> [Task to complete]
Every record needs to be repeated exactly; its pictures do not.

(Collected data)

=== Section Start ===

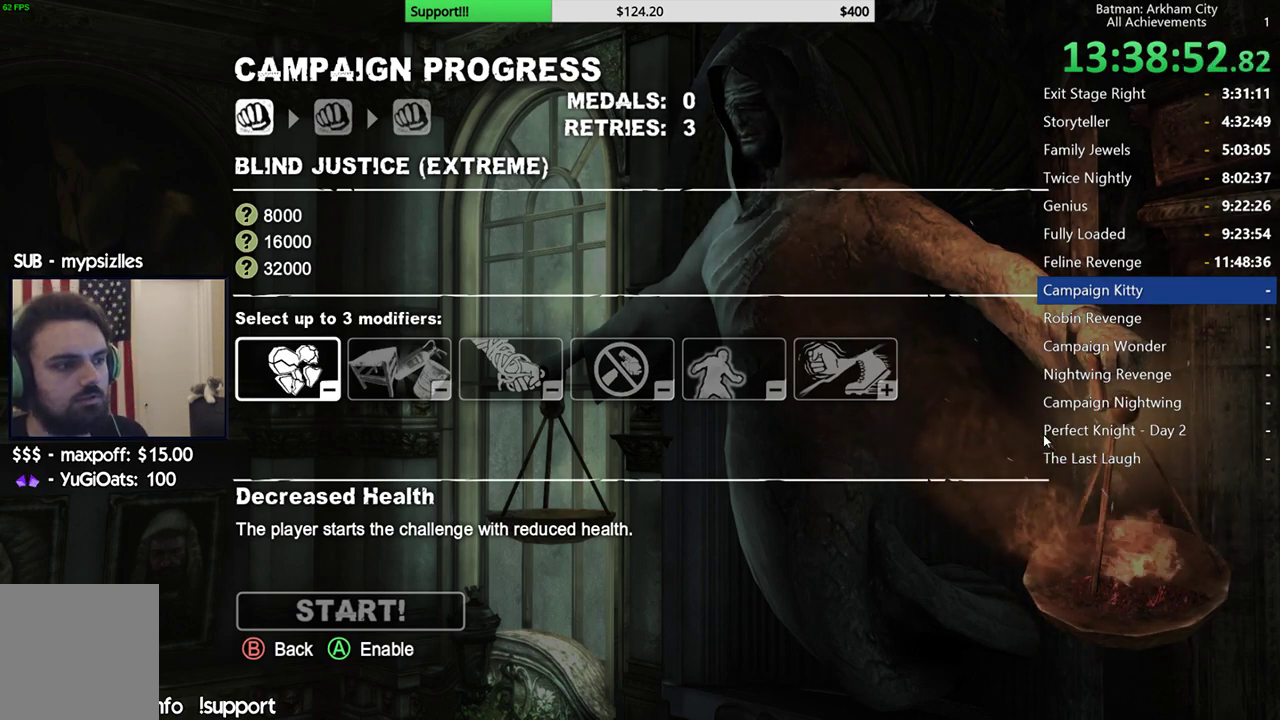
{"buttons": [], "left_stick": "center", "right_stick": "center", "events": [[67, "right_stick", "center"], [217, "DPAD_RIGHT", "down"], [300, "DPAD_RIGHT", "up"], [383, "DPAD_RIGHT", "down"], [450, "DPAD_RIGHT", "up"]]}
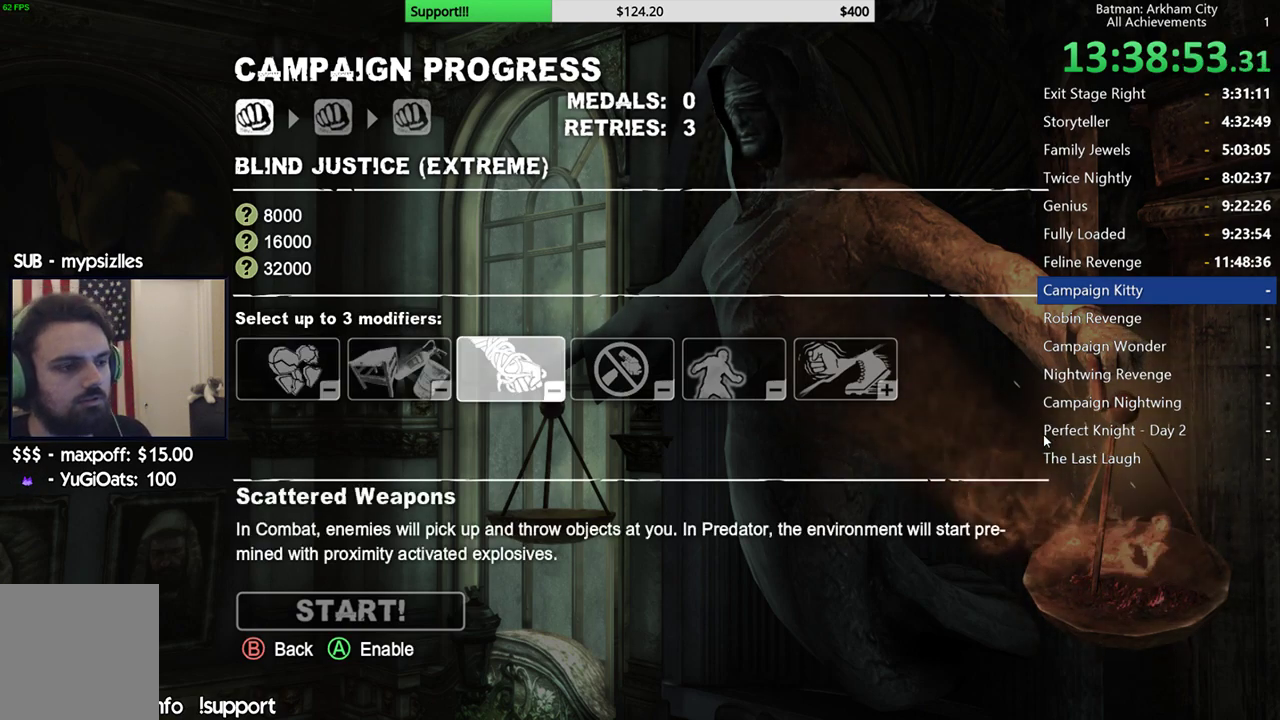
{"buttons": [], "left_stick": "center", "right_stick": "center", "events": [[33, "DPAD_RIGHT", "down"], [150, "DPAD_RIGHT", "up"]]}
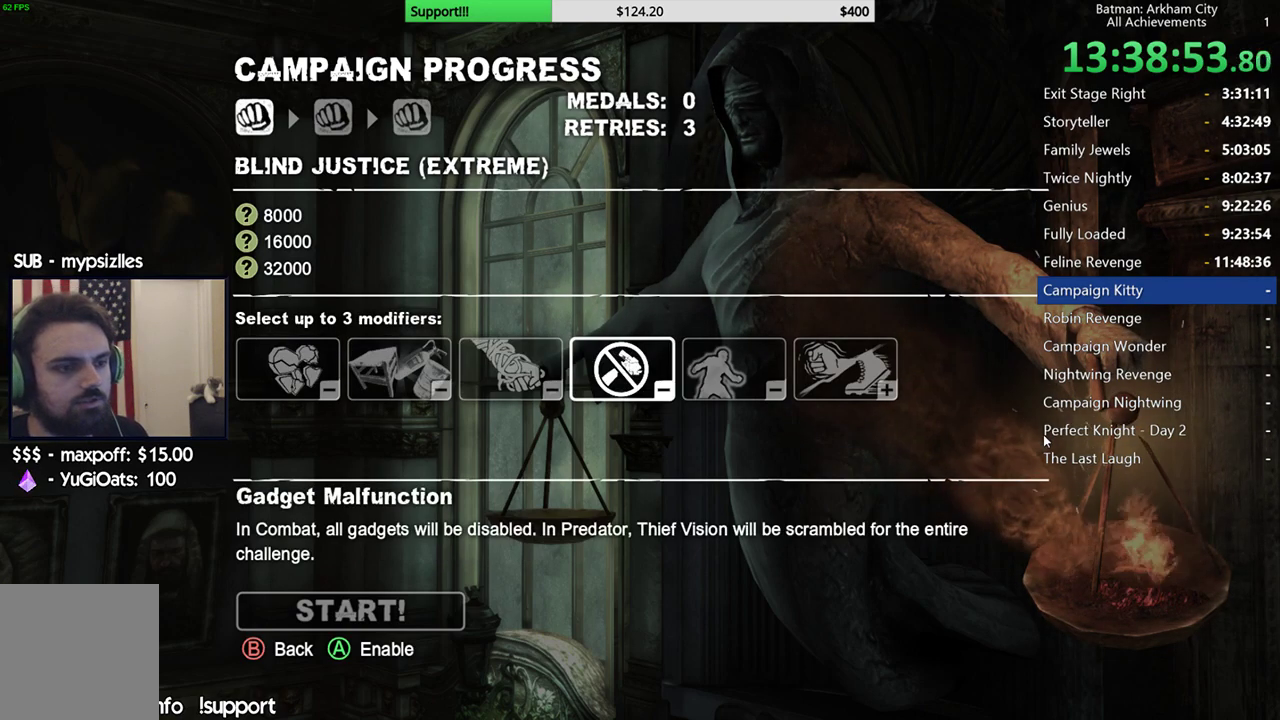
{"buttons": ["DPAD_RIGHT"], "left_stick": "center", "right_stick": "center", "events": [[500, "DPAD_RIGHT", "down"]]}
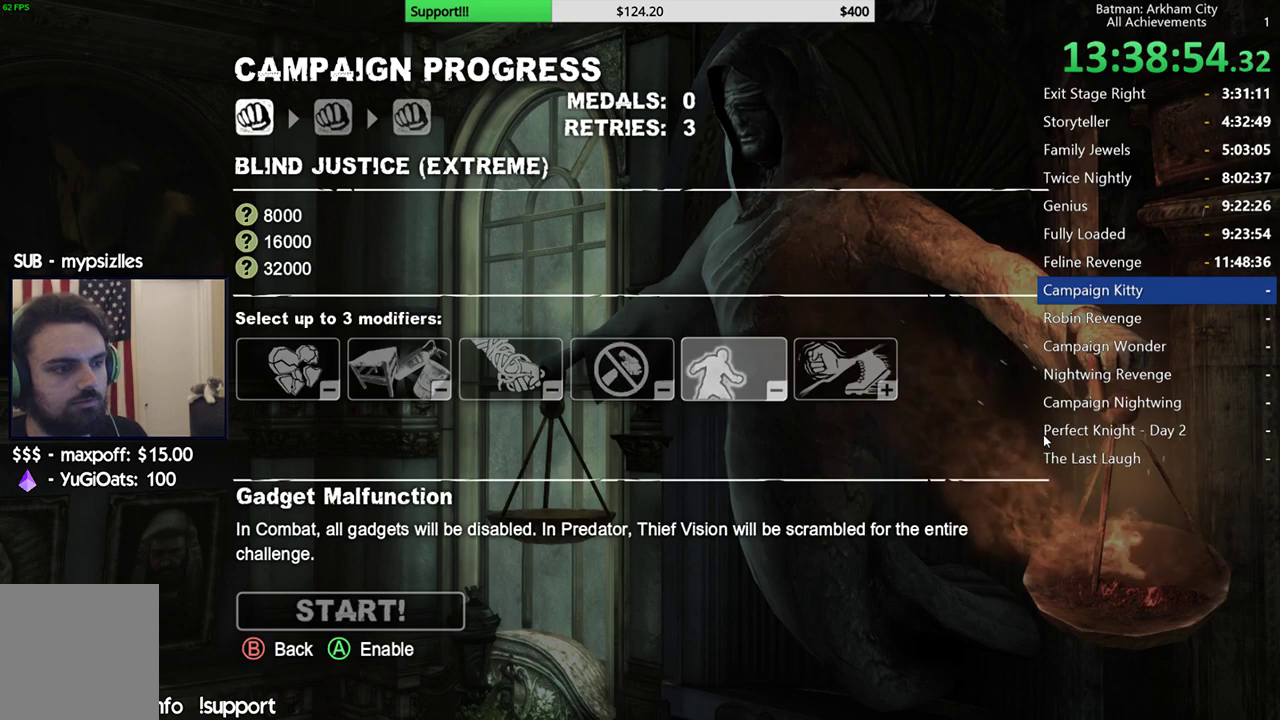
{"buttons": [], "left_stick": "center", "right_stick": "center", "events": [[100, "DPAD_RIGHT", "up"]]}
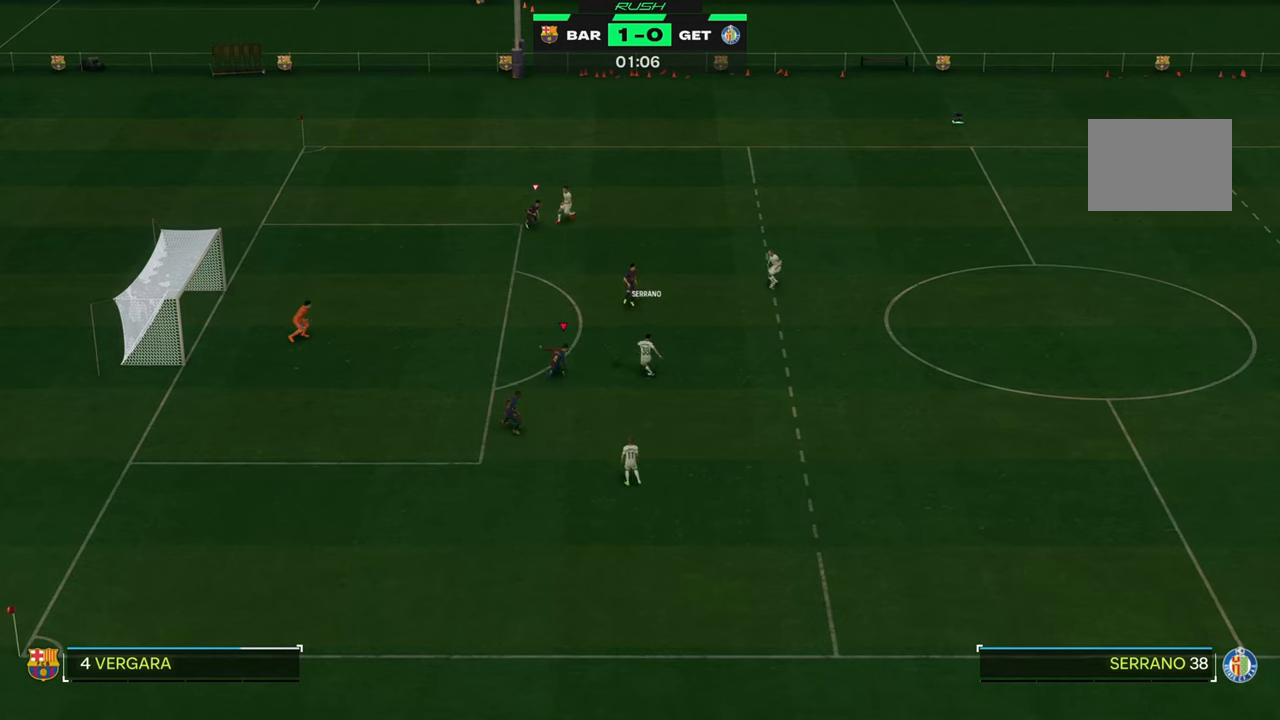
Gameplay with a controller (Xbox layout); each line is a JSON object with the inputs held at the frame after it (dt_ms = milliseconds from this image to that frame). "events" lists button and stick changes between this image and that frame as [ms after this image, input, new state], when the widget could be followed in between. Not read: L3 R3 right_stick.
{"dt_ms": 500, "buttons": ["R2"], "left_stick": "up", "events": [[83, "X", "up"], [300, "L1", "down"], [433, "L1", "up"]]}
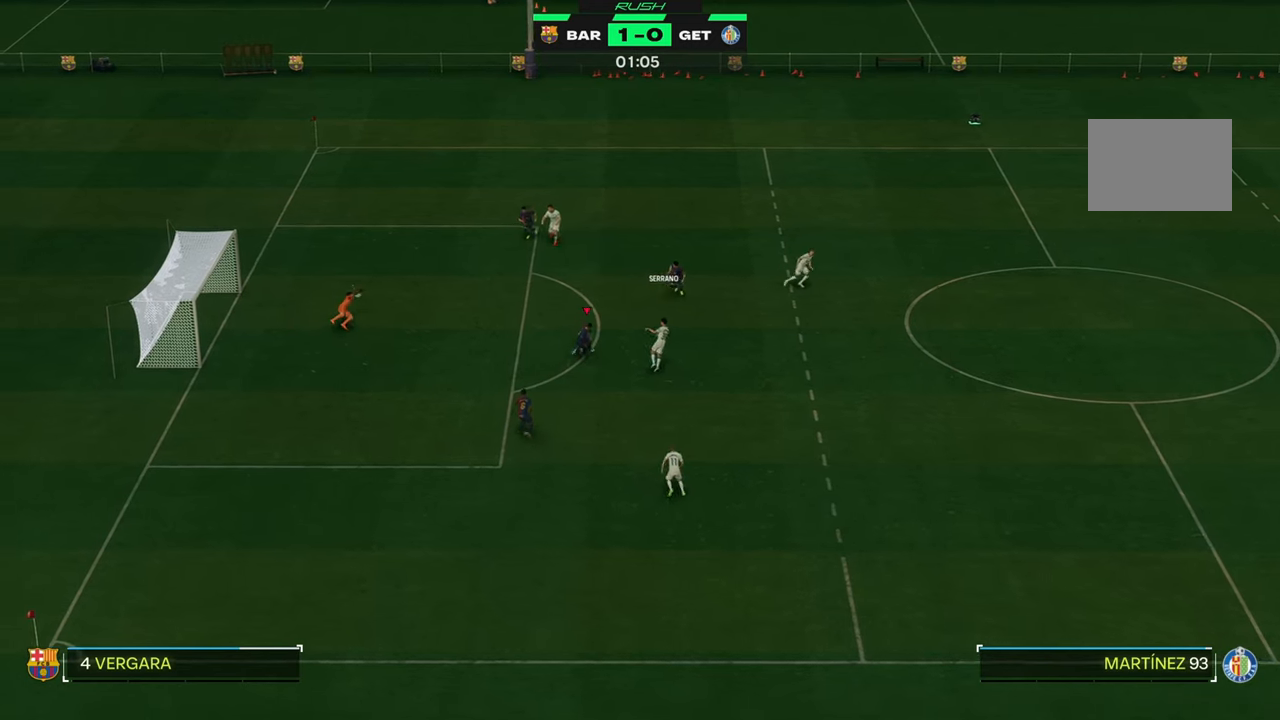
{"dt_ms": 500, "buttons": ["R2"], "left_stick": "up-left", "events": [[433, "left_stick", "up-left"]]}
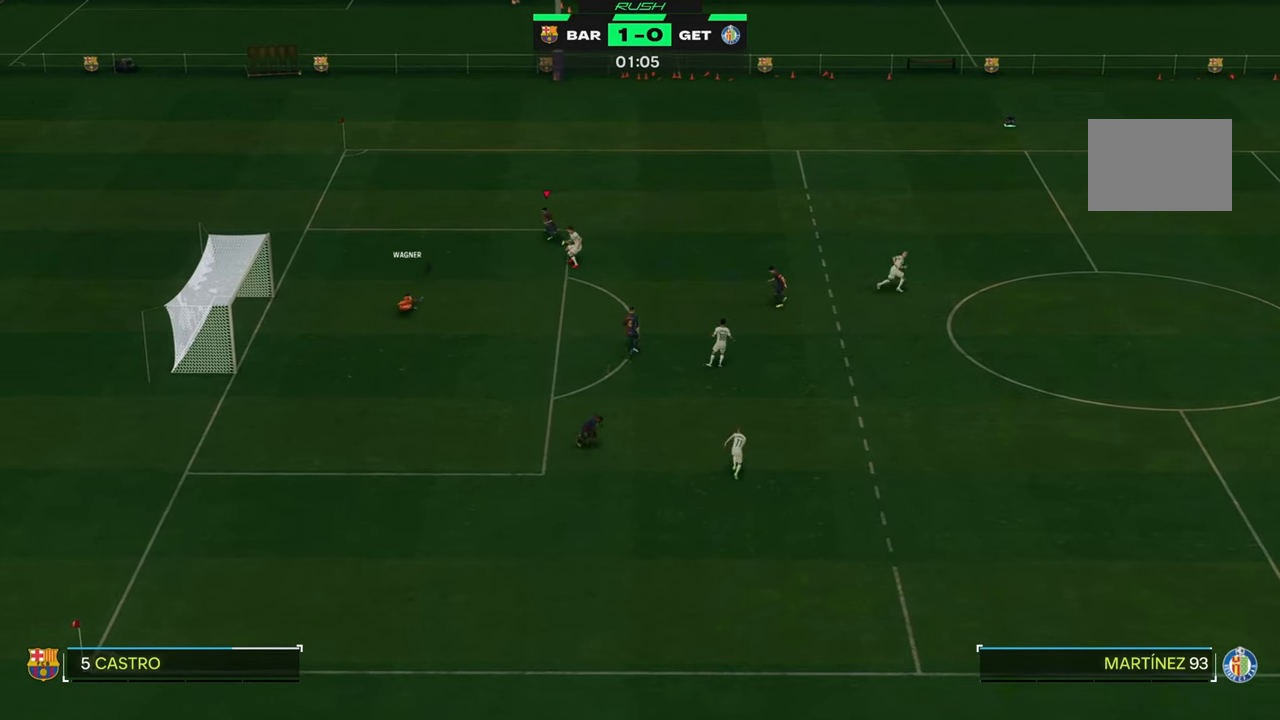
{"dt_ms": 500, "buttons": [], "left_stick": "up-left", "events": [[467, "R2", "up"]]}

=== Section End ===

> [Answer box]
{"buttons": [], "left_stick": "center", "right_stick": "center", "events": [[67, "right_stick", "center"], [217, "DPAD_RIGHT", "down"], [300, "DPAD_RIGHT", "up"], [383, "DPAD_RIGHT", "down"], [450, "DPAD_RIGHT", "up"]]}
{"buttons": [], "left_stick": "center", "right_stick": "center", "events": [[33, "DPAD_RIGHT", "down"], [150, "DPAD_RIGHT", "up"]]}
{"buttons": ["DPAD_RIGHT"], "left_stick": "center", "right_stick": "center", "events": [[500, "DPAD_RIGHT", "down"]]}
{"buttons": [], "left_stick": "center", "right_stick": "center", "events": [[100, "DPAD_RIGHT", "up"]]}
Gameplay with a controller (Xbox layout); each line is a JSON object with the inputs held at the frame after it (dt_ms = milliseconds from this image to that frame). "events" lists button and stick changes between this image and that frame as [ms after this image, input, new state], when the widget could be followed in between. Not read: L3 R3 right_stick.
{"dt_ms": 500, "buttons": ["R2"], "left_stick": "up", "events": [[83, "X", "up"], [300, "L1", "down"], [433, "L1", "up"]]}
{"dt_ms": 500, "buttons": ["R2"], "left_stick": "up-left", "events": [[433, "left_stick", "up-left"]]}
{"dt_ms": 500, "buttons": [], "left_stick": "up-left", "events": [[467, "R2", "up"]]}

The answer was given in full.